## [Goal of the exercise]
Your copy starts at the line containing "July 4, 2025" and ends at the last line below. Copy exactly, without pictures.
BEGIN Exercise inputs
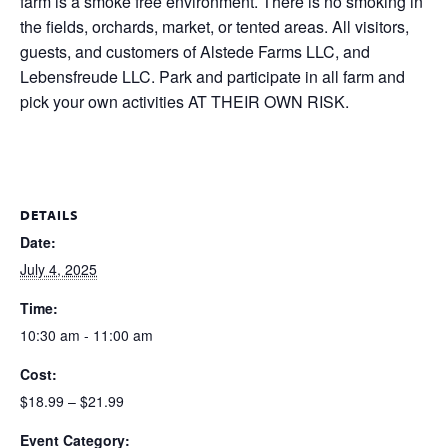
farm is a smoke free environment. There is no smoking in
the fields, orchards, market, or tented areas. All visitors,
guests, and customers of Alstede Farms LLC, and
Lebensfreude LLC. Park and participate in all farm and
pick your own activities AT THEIR OWN RISK.
DETAILS
Date:
July 4, 2025
Time:
10:30 am - 11:00 am
Cost:
$18.99 – $21.99
Event Category:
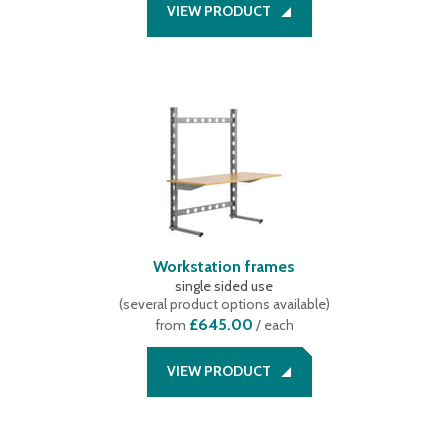
VIEW PRODUCT
Workstation frames
single sided use
(
several product options available
)
£645.00
from
/ each
VIEW PRODUCT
END Exercise inputs
## [Response box]
July 4, 2025
Time:
10:30 am - 11:00 am
Cost:
$18.99 – $21.99
Event Category:
VIEW PRODUCT
Workstation frames
single sided use
(
several product options available
)
£645.00
from
/ each
VIEW PRODUCT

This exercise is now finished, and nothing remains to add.